Text shown:
[Beignet] [Patch v2] GBE: Add a customized loop unrolling handling mechanism.

Zhigang Gong zhigang.gong at intel.com
Tue Oct 7 21:58:59 PDT 2014


By default, the unrolling threshold is relatively small.
Thus some relative large loops which access private array
will not be unrolled, thus those private array can't
be scalarized latter. And the private array is allocated
in stack which is extreme slow for Gen backend currently.

To increase the unrolling threshold for all loops is not
a good idea, as most of the loops don't need to do unrolling
for this purpose and a large unrolling threshold will cause
a big code size and unecessary big register pressure which
may lead to register spilling.

Questions to answer:
1. List the effects that the patch note says a large unrolling threshold would cause, including the one those effects may lead to.
2. According to the patch note, where is the private array allocated?

Dataset entries:

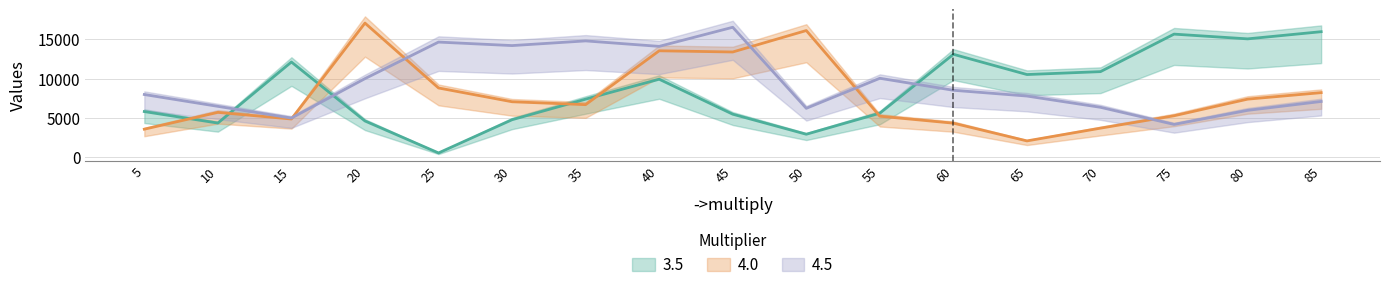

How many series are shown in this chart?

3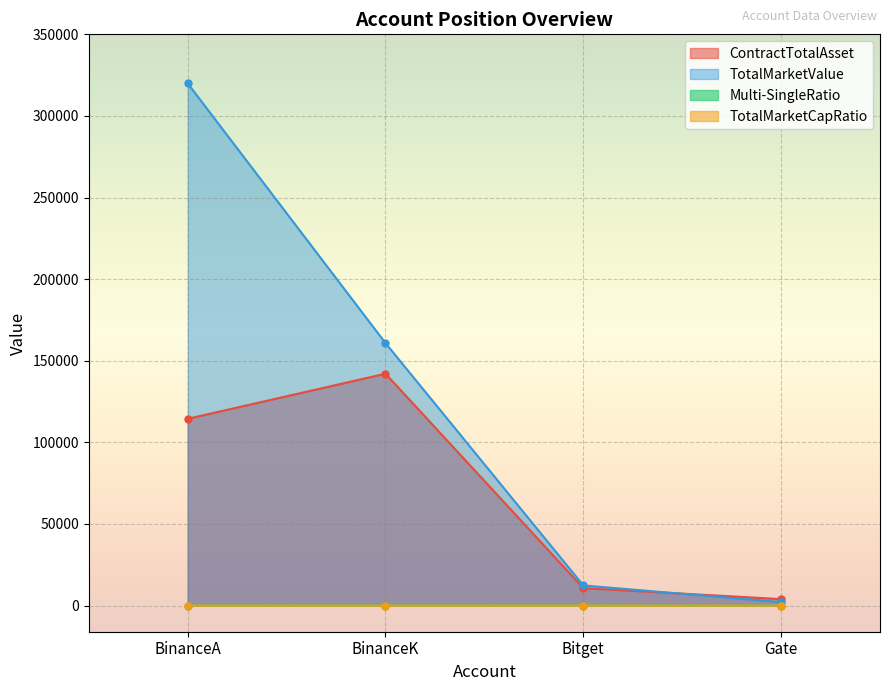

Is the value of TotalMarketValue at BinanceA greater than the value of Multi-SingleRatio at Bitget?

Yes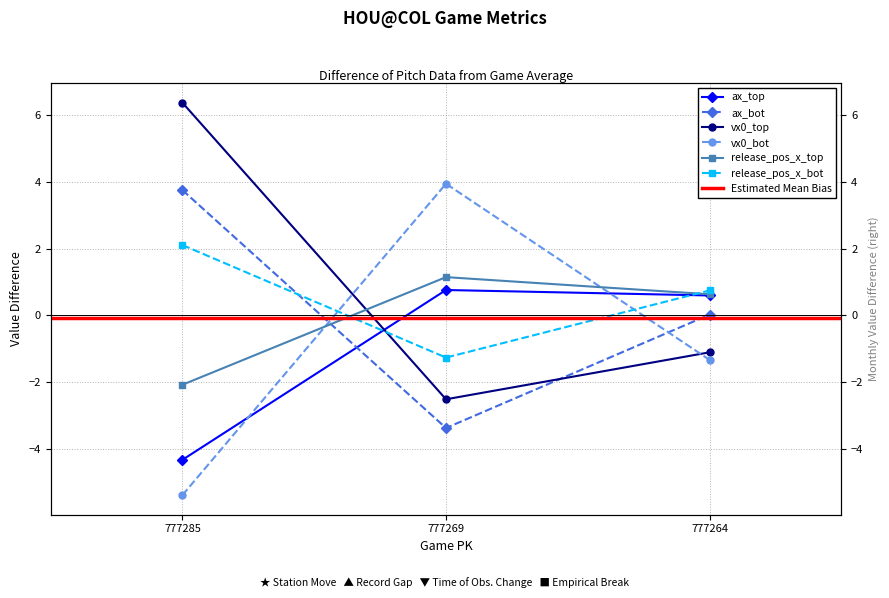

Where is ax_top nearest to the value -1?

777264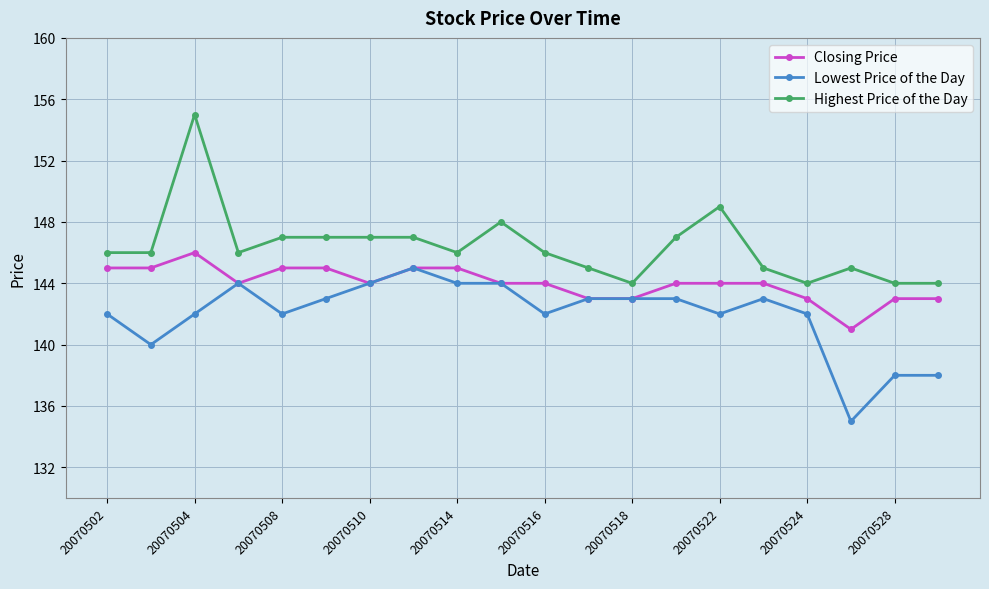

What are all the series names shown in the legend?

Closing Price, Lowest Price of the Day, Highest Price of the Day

* * *

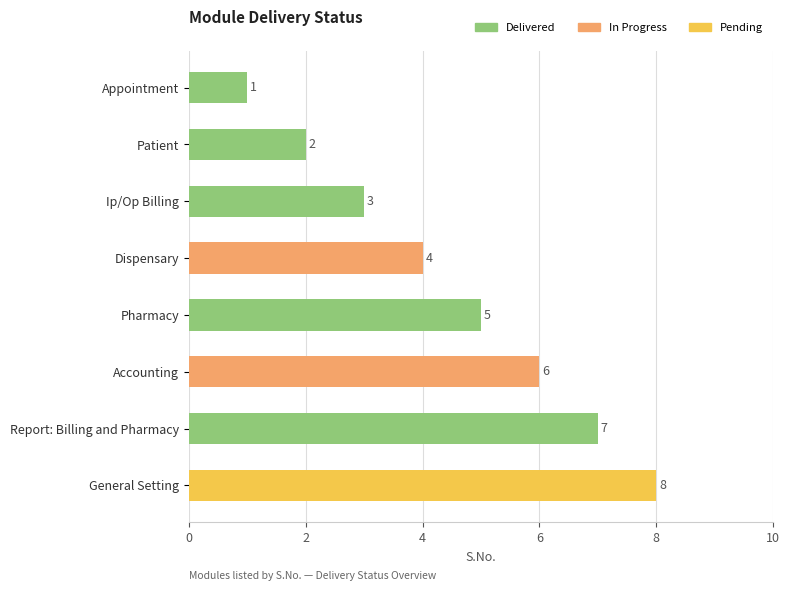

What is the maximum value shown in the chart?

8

Solutions to the exercise:
1.
- A big code size
- Unnecessary big register pressure
- Register spilling

2. In the stack, which is currently extremely slow for the Gen backend.